By Chau Lam
April 10, 2023
Excerpt from Original Article
A record number of homeless young adults and domestic violence survivors are moving out of shelters and into their own apartments thanks to a pandemic-era program that gave them emergency housing vouchers, according to city officials and homeless advocates.
About 280 young people moved out of shelters into a place of their own since July 2021 and another 115 are waiting to sign leases thanks to the temporary federal Emergency Housing Voucher program, said Mark Zustovich, a spokesperson for New York City Department of Youth & Community Development.
From July 1, 2019 to June 30, 2020, only 88 young adults moved out of DYCD-funded shelters and support programs into permanent housing, he added.
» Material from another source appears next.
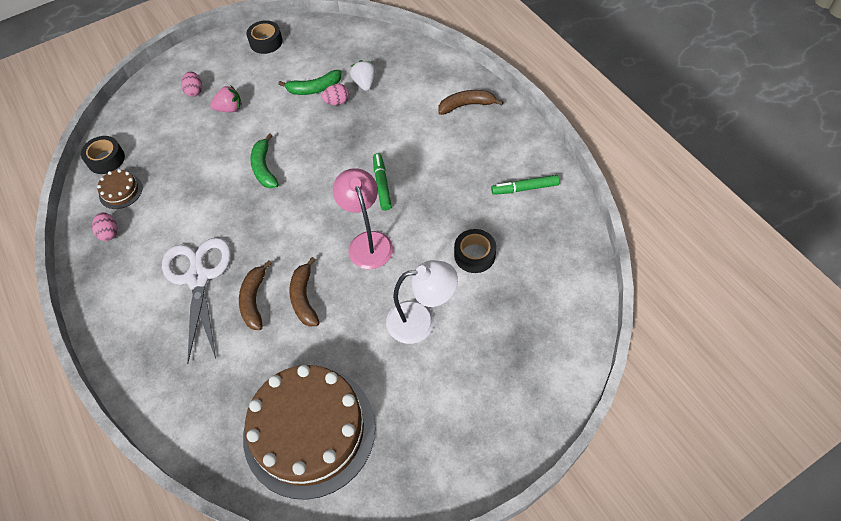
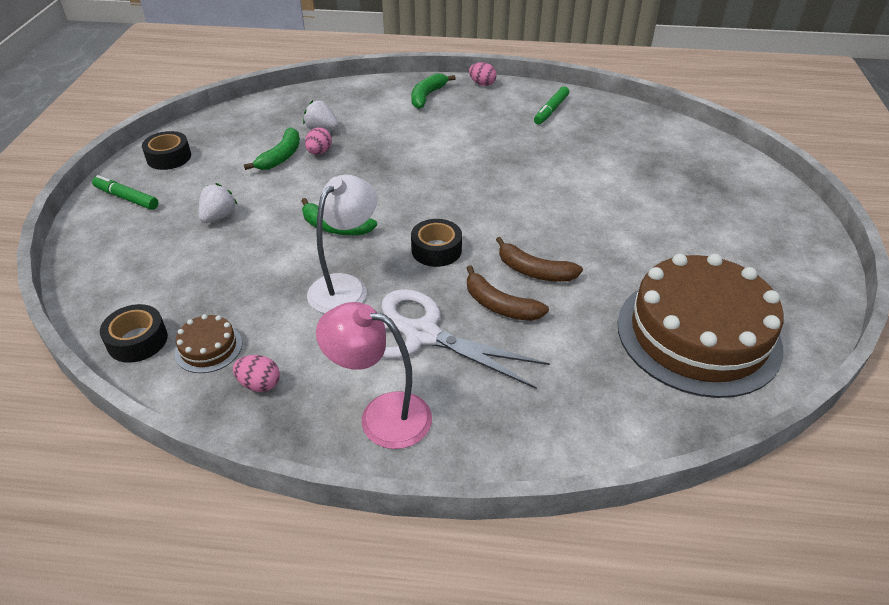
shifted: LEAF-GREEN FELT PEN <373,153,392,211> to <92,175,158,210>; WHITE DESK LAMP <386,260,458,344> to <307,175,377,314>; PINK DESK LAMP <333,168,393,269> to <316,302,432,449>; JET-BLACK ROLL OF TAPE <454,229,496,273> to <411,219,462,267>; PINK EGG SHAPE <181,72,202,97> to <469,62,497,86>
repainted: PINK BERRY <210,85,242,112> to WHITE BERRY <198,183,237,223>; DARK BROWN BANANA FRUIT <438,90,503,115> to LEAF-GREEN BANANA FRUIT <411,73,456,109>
In response to the COVID-19 pandemic and the economic downturn that followed, the Biden administration and Congress in 2021 created the temporary Emergency Housing Voucher program to help Americans find stable housing. The funding for the program lasts through 2030. The measure was part of the American Rescue Plan Act of 2021, which provided $1.9 trillion in economic relief to address the impact of the pandemic. Of that sum, $5 billion went to pay for the Emergency Housing Voucher program, which provided 70,000 housing choice vouchers, commonly known as Section 8, to local public housing authorities across the country. Its purpose is to help people, including those experiencing homelessness or domestic violence, or those who are at high risk for housing instability.
Under the program, low-income residents can choose their housing and the federal government covers most of the rent, which is paid to the landlords.
New York City received 7,788 of the vouchers and all have been issued to residents in homeless shelters or who are low-income, according to William Fowler, a spokesperson for the New York City Department of Housing & Preservation Development, one of two agencies tasked with distributing them.
As of March, 5,375 households found housing, Fowler said. Of those, 4,118 households have already moved into their own homes and another 1,257 have found a place and are waiting to move in. He said about 31% of the vouchers have not been used yet. It could be that people have not found a place or they haven’t submitted their move-in paperwork, Fowler said.